● **WORK INSTRUCTIONS**
(1) Copy out the ZipRealty incentive plan word for word.
(2) Rewrite the rows from the one containing "This is a set" down to the one containing "dist [0.000275, -0.000062]", putting "follows" wherever "trails" appears and leaving everything else untouched.

● **GIVEN TEXT**
-- Opening Marker --
ZipRealty Inc. Management Incentive Plan– Fiscal Year 2012

EX-10.9 3 v303046_ex10-9.htm EXHIBIT 10.9

 

Exhibit 10.9

 

ZipRealty Inc. Management Incentive Plan – Fiscal Year 2012

 

General Purpose: This ZipRealty Inc. (“Company”) Management Incentive Plan – Fiscal Year 2012 (“Plan”) is designed to motivate and retain the Company’s Management (as defined herein) to achieve the Company’s financial and operational goals for Fiscal Year 2012, as well as to retain such persons in the employ of the Company. Management as used in this Plan includes all employees of the Company holding the position of Vice President or higher. “Management” specifically excludes all District Directors, Sales Management, as defined in the Sales Management 2012 Incentive Plan including, but not limited to Joseph Pucillo, and other employees not specifically identified in this paragraph.

 

Duration: This Plan will be in effect for the Company’s fiscal year ending December 31, 2012 (“Fiscal Year 2012”), meaning that the performance period determining whether bonuses will be paid upon satisfaction of performance objectives is Fiscal Year 2012.
-- Closing Marker --
● **MATERIAL FOR THIS EXERCISE**
-- Opening Marker --
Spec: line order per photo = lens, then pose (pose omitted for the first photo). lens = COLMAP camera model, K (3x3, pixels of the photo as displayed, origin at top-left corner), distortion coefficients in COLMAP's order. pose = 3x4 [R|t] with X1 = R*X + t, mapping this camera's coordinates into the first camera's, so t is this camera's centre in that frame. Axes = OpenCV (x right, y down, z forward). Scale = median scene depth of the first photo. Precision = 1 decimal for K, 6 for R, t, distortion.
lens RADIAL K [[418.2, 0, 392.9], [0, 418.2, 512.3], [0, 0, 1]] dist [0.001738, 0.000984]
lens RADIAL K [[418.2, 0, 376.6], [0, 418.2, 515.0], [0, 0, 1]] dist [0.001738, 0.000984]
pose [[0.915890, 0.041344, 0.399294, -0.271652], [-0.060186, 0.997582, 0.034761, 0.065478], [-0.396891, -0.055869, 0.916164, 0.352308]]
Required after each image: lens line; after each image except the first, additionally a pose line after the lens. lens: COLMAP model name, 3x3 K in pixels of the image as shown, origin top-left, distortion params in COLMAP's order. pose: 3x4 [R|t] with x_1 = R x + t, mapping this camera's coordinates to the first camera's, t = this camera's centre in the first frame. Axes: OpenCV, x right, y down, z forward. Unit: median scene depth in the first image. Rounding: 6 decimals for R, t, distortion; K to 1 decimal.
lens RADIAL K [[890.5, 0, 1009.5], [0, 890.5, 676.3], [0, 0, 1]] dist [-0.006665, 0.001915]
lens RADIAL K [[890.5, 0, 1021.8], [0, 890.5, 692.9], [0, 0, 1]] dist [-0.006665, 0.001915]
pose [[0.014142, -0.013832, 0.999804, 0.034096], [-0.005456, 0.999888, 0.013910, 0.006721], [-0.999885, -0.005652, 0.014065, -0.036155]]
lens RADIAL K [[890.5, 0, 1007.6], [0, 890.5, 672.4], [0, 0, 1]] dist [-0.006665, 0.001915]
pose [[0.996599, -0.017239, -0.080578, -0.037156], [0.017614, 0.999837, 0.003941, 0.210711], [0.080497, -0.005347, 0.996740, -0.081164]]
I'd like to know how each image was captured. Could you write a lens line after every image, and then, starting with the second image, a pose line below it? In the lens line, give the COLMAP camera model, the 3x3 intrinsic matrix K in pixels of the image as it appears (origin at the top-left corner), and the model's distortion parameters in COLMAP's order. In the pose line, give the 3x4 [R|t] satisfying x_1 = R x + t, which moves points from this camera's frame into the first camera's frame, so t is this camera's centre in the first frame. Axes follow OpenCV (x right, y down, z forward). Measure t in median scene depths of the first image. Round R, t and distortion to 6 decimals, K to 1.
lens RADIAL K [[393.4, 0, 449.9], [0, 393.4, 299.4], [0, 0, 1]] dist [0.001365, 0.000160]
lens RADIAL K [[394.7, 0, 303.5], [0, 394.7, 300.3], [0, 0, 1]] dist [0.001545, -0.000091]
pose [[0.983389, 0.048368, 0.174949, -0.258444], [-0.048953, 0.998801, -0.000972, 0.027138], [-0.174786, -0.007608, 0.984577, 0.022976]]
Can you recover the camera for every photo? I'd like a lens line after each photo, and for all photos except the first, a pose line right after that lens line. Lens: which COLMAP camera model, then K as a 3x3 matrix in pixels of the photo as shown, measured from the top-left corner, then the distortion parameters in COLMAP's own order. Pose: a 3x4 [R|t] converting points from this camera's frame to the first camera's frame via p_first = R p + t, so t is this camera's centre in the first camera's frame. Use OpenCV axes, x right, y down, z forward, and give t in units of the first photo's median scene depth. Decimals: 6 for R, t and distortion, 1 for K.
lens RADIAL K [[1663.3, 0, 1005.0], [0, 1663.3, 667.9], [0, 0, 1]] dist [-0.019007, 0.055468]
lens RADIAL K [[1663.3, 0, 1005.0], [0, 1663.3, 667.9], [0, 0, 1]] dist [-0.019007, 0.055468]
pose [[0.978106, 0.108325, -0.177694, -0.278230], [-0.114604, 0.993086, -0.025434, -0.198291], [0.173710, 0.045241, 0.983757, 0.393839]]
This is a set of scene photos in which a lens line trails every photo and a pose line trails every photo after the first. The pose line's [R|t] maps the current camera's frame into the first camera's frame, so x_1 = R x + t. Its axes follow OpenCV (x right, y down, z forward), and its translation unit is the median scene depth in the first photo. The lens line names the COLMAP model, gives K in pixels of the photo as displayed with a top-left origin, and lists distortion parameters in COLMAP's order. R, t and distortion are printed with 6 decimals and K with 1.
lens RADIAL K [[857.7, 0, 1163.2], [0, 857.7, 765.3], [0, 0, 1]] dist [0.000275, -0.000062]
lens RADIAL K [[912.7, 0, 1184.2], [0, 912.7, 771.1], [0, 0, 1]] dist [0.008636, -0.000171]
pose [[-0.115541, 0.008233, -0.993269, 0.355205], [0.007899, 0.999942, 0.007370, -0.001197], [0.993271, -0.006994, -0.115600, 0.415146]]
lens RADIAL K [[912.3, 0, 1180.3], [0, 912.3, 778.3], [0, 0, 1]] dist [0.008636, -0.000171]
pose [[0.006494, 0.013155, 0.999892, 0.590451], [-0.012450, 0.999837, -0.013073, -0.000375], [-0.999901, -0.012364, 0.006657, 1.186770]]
-- Closing Marker --
● **OUTPUTS IN ORDER**
(1)
ZipRealty Inc. Management Incentive Plan– Fiscal Year 2012

EX-10.9 3 v303046_ex10-9.htm EXHIBIT 10.9

 

Exhibit 10.9

 

ZipRealty Inc. Management Incentive Plan – Fiscal Year 2012

 

General Purpose: This ZipRealty Inc. (“Company”) Management Incentive Plan – Fiscal Year 2012 (“Plan”) is designed to motivate and retain the Company’s Management (as defined herein) to achieve the Company’s financial and operational goals for Fiscal Year 2012, as well as to retain such persons in the employ of the Company. Management as used in this Plan includes all employees of the Company holding the position of Vice President or higher. “Management” specifically excludes all District Directors, Sales Management, as defined in the Sales Management 2012 Incentive Plan including, but not limited to Joseph Pucillo, and other employees not specifically identified in this paragraph.

 

Duration: This Plan will be in effect for the Company’s fiscal year ending December 31, 2012 (“Fiscal Year 2012”), meaning that the performance period determining whether bonuses will be paid upon satisfaction of performance objectives is Fiscal Year 2012.

(2)
This is a set of scene photos in which a lens line follows every photo and a pose line follows every photo after the first. The pose line's [R|t] maps the current camera's frame into the first camera's frame, so x_1 = R x + t. Its axes follow OpenCV (x right, y down, z forward), and its translation unit is the median scene depth in the first photo. The lens line names the COLMAP model, gives K in pixels of the photo as displayed with a top-left origin, and lists distortion parameters in COLMAP's order. R, t and distortion are printed with 6 decimals and K with 1.
lens RADIAL K [[857.7, 0, 1163.2], [0, 857.7, 765.3], [0, 0, 1]] dist [0.000275, -0.000062]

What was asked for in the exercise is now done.